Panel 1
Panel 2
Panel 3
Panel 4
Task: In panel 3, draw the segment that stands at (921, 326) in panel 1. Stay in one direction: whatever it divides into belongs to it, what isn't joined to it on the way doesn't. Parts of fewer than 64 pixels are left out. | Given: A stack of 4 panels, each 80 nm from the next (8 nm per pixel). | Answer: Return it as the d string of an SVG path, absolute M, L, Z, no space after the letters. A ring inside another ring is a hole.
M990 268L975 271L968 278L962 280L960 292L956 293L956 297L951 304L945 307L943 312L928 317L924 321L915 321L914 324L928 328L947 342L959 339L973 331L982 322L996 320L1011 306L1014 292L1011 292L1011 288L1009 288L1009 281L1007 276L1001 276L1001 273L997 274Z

==

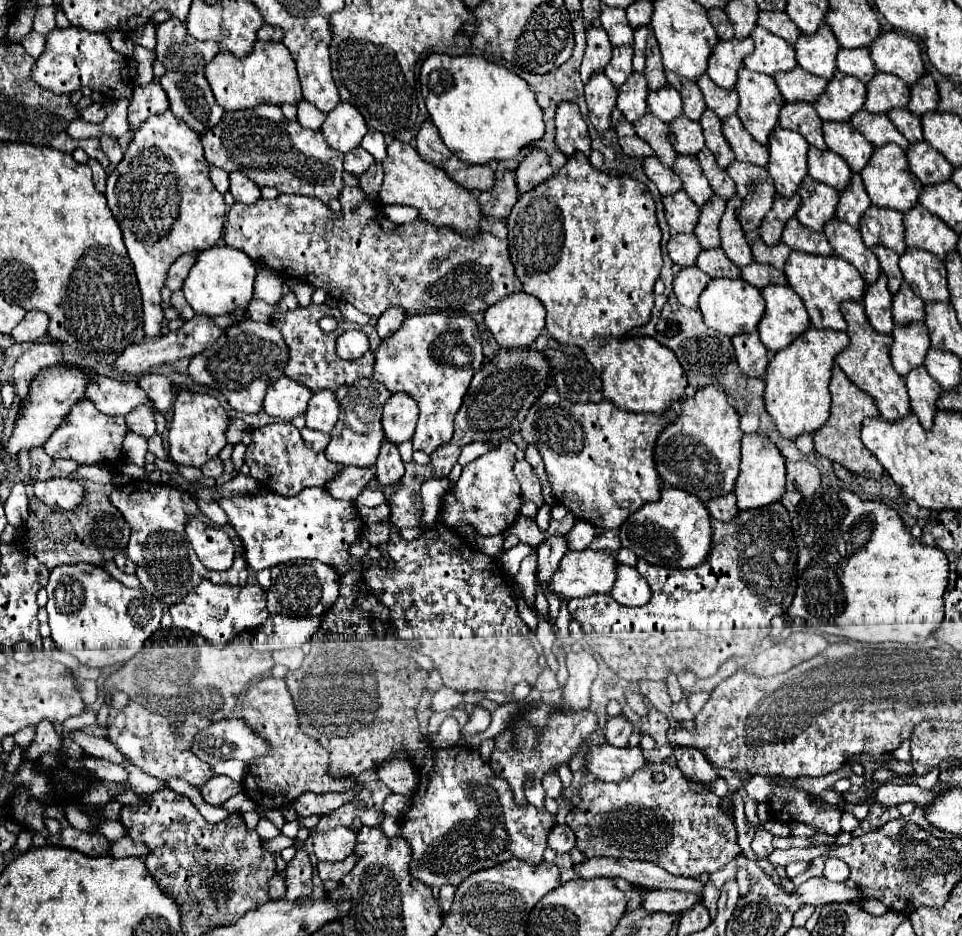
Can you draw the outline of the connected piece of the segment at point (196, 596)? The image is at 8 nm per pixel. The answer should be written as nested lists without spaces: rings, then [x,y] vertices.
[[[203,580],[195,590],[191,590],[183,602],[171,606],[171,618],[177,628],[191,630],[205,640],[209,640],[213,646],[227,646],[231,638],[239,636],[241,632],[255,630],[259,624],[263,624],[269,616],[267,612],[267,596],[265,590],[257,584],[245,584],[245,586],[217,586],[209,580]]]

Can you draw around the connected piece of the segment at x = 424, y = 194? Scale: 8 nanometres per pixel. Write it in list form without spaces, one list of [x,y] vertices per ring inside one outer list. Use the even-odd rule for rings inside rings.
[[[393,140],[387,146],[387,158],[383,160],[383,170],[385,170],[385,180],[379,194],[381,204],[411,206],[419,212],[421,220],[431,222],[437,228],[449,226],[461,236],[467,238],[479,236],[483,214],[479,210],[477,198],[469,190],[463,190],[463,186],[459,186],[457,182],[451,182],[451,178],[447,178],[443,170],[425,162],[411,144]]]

--

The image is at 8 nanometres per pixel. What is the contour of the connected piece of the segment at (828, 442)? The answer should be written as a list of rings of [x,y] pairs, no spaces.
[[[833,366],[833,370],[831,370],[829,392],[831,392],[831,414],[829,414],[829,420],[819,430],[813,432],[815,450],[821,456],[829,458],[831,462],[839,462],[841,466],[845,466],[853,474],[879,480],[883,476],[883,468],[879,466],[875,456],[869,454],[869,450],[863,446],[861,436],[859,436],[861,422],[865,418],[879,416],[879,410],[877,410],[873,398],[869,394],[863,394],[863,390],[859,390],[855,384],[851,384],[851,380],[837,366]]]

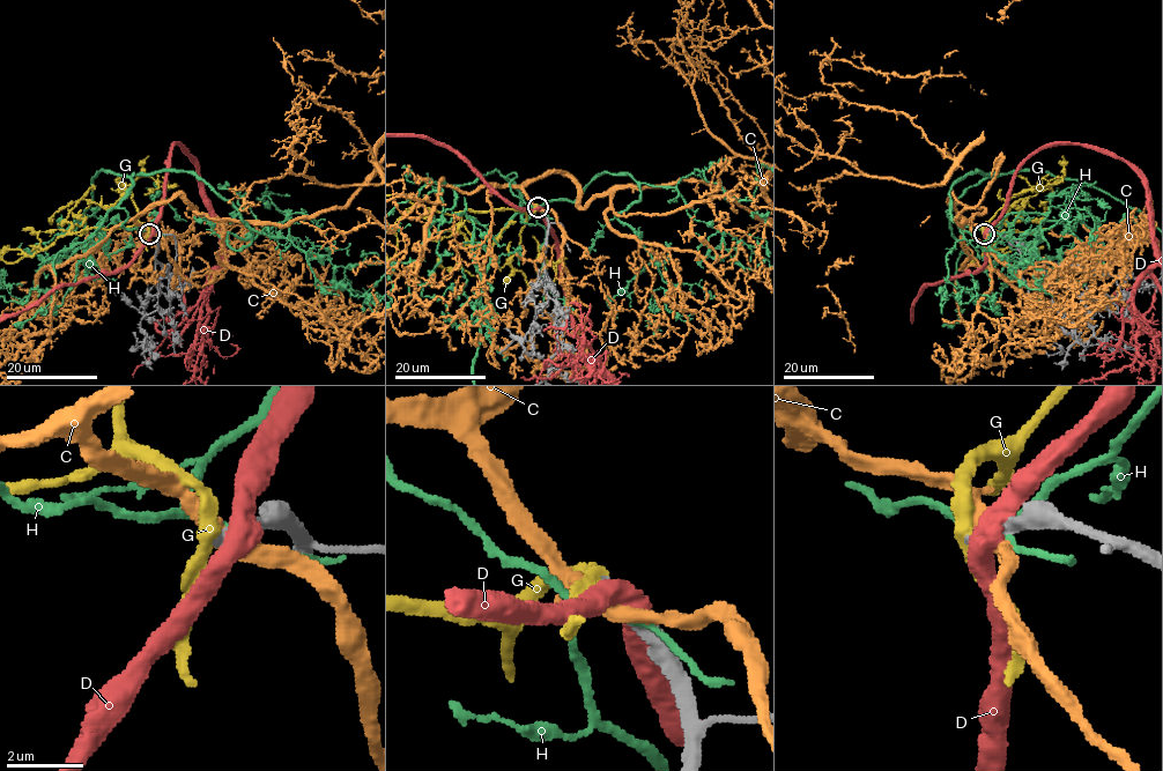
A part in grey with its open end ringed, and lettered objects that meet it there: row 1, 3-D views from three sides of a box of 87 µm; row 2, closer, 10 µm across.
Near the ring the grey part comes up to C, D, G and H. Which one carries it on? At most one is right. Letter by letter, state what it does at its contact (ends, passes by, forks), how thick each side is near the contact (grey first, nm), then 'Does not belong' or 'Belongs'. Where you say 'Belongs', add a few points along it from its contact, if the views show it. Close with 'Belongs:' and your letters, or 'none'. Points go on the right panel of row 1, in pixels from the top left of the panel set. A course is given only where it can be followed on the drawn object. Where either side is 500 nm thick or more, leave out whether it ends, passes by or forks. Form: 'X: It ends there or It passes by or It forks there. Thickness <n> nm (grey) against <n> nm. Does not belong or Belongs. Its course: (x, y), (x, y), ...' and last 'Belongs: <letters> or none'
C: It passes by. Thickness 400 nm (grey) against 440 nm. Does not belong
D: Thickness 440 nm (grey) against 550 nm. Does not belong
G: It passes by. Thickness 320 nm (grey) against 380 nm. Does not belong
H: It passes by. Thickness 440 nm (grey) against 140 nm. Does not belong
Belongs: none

What is expected: Of the lines above, copy only those from the one holding "The image is at 8 nanometres" to the one holding "A part in grey", both included, and exclude every image.

Solution to this task:
The image is at 8 nanometres per pixel. What is the contour of the connected piece of the segment at (828, 442)? The answer should be written as a list of rings of [x,y] pairs, no spaces.
[[[833,366],[833,370],[831,370],[829,392],[831,392],[831,414],[829,414],[829,420],[819,430],[813,432],[815,450],[821,456],[829,458],[831,462],[839,462],[841,466],[845,466],[853,474],[879,480],[883,476],[883,468],[879,466],[875,456],[869,454],[869,450],[863,446],[861,436],[859,436],[861,422],[865,418],[879,416],[879,410],[877,410],[873,398],[869,394],[863,394],[863,390],[859,390],[855,384],[851,384],[851,380],[837,366]]]

A part in grey with its open end ringed, and lettered objects that meet it there: row 1, 3-D views from three sides of a box of 87 µm; row 2, closer, 10 µm across.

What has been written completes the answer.